> **EXTRACTED ENTRIES**

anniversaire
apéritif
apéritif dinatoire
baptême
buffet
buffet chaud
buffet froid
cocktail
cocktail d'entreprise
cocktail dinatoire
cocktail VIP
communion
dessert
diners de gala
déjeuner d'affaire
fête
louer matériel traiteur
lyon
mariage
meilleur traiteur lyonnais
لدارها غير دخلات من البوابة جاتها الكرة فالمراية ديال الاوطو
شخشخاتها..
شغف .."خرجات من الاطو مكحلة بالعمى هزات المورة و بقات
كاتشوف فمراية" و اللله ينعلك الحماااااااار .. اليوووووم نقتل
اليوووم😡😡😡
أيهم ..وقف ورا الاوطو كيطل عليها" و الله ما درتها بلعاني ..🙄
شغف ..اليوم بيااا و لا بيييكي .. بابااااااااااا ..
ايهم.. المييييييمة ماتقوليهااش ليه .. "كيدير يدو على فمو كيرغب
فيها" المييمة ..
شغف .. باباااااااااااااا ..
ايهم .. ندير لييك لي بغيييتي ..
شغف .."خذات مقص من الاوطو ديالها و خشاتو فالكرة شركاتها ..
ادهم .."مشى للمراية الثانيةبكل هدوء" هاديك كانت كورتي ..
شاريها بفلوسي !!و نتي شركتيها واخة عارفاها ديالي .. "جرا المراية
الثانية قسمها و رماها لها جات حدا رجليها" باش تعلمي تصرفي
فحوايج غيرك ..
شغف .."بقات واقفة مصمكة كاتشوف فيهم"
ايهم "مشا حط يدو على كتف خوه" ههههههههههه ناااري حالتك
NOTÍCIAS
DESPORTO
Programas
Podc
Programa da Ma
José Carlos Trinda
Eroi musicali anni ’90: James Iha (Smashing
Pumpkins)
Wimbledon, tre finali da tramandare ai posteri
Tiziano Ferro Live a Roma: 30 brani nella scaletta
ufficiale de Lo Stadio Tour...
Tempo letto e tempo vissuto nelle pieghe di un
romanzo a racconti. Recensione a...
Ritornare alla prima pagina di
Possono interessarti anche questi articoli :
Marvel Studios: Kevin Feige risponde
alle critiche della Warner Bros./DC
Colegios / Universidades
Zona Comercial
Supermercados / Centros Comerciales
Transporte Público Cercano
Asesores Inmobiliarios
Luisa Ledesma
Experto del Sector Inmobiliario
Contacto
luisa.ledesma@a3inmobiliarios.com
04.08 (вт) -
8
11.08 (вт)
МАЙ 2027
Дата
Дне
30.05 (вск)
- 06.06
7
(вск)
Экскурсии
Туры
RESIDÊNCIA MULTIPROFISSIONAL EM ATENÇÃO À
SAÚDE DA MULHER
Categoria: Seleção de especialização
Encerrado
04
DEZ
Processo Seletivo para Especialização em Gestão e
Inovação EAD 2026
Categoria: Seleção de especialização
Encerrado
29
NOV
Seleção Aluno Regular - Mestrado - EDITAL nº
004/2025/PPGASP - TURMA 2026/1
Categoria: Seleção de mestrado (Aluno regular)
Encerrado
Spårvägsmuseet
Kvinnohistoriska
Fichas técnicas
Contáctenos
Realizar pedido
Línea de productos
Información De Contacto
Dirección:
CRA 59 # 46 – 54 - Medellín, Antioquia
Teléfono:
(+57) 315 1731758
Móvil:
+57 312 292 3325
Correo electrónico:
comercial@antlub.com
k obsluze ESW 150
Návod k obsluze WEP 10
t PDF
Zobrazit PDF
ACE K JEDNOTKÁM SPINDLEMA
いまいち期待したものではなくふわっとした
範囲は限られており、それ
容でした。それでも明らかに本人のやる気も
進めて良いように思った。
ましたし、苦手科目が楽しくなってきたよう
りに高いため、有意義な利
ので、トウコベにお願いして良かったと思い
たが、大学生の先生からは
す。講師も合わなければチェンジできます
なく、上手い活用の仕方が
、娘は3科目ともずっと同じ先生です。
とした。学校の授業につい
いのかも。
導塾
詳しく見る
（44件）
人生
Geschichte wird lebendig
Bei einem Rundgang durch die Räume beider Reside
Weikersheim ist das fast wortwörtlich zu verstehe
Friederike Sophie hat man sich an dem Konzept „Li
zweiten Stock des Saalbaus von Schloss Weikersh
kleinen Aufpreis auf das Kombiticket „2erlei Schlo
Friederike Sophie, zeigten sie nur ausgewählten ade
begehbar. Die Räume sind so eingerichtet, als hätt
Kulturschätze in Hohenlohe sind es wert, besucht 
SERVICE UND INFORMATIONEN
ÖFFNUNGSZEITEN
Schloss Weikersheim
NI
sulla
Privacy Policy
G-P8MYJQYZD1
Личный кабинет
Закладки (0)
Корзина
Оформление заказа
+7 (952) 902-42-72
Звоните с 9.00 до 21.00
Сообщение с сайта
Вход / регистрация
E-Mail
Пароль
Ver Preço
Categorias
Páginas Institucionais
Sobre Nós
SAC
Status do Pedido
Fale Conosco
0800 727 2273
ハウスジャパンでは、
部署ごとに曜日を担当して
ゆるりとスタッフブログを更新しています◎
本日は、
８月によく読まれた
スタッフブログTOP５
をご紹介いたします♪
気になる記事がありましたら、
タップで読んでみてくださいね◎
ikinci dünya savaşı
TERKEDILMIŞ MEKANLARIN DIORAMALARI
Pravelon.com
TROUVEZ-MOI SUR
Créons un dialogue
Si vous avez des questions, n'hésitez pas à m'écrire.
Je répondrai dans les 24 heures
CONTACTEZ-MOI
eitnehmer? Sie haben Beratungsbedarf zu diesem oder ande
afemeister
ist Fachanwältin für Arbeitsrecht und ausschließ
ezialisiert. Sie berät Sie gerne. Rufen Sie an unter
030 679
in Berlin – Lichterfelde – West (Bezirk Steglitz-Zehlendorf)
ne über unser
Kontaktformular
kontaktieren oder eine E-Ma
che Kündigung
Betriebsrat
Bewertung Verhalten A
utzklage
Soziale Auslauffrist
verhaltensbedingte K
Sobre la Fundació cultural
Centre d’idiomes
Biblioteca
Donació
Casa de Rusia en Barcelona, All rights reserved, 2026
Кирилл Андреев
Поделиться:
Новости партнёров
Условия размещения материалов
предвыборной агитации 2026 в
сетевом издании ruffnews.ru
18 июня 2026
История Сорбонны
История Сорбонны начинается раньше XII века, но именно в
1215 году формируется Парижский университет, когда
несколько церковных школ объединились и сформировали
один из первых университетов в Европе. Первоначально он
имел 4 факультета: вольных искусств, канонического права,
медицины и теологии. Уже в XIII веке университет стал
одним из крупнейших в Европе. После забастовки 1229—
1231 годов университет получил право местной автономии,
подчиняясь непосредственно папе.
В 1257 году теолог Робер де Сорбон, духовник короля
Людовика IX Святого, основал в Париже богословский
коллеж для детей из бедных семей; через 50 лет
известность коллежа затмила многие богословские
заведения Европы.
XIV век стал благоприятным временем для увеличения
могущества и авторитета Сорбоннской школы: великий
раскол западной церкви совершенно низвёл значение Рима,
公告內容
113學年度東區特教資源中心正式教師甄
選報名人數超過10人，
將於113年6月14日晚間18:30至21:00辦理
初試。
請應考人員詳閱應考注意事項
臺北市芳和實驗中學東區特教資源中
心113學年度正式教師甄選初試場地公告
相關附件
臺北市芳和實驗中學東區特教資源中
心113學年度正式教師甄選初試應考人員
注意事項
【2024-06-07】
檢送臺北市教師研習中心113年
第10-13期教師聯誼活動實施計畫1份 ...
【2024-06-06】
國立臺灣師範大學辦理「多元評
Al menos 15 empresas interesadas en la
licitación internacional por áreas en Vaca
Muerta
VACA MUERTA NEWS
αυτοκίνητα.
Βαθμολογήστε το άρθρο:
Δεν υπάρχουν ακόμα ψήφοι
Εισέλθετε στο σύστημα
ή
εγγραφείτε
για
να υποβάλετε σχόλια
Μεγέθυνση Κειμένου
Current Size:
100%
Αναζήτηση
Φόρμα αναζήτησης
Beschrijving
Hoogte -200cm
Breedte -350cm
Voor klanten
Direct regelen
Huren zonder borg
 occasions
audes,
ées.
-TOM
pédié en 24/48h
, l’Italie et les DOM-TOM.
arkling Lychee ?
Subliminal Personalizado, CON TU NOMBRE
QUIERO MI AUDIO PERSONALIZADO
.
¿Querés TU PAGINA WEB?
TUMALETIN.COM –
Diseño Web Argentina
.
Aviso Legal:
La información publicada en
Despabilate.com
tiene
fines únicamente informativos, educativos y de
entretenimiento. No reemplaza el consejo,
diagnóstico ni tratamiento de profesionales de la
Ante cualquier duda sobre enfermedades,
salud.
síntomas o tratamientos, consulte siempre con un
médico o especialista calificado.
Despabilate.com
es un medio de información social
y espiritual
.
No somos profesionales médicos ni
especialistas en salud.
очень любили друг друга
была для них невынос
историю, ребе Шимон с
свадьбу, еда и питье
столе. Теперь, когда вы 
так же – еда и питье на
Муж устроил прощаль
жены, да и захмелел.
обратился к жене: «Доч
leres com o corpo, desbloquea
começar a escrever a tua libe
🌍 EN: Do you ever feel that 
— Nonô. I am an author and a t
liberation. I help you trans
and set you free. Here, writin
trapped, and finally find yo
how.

> **TASK DETAILS**
Of all the entries above, output exactly the lines between the one holding "Kontaktformular" and the one holding "медицины и теологии.", inclusive.

> **WRITTEN REPLY**
Kontaktformular
kontaktieren oder eine E-Ma
che Kündigung
Betriebsrat
Bewertung Verhalten A
utzklage
Soziale Auslauffrist
verhaltensbedingte K
Sobre la Fundació cultural
Centre d’idiomes
Biblioteca
Donació
Casa de Rusia en Barcelona, All rights reserved, 2026
Кирилл Андреев
Поделиться:
Новости партнёров
Условия размещения материалов
предвыборной агитации 2026 в
сетевом издании ruffnews.ru
18 июня 2026
История Сорбонны
История Сорбонны начинается раньше XII века, но именно в
1215 году формируется Парижский университет, когда
несколько церковных школ объединились и сформировали
один из первых университетов в Европе. Первоначально он
имел 4 факультета: вольных искусств, канонического права,
медицины и теологии. Уже в XIII веке университет стал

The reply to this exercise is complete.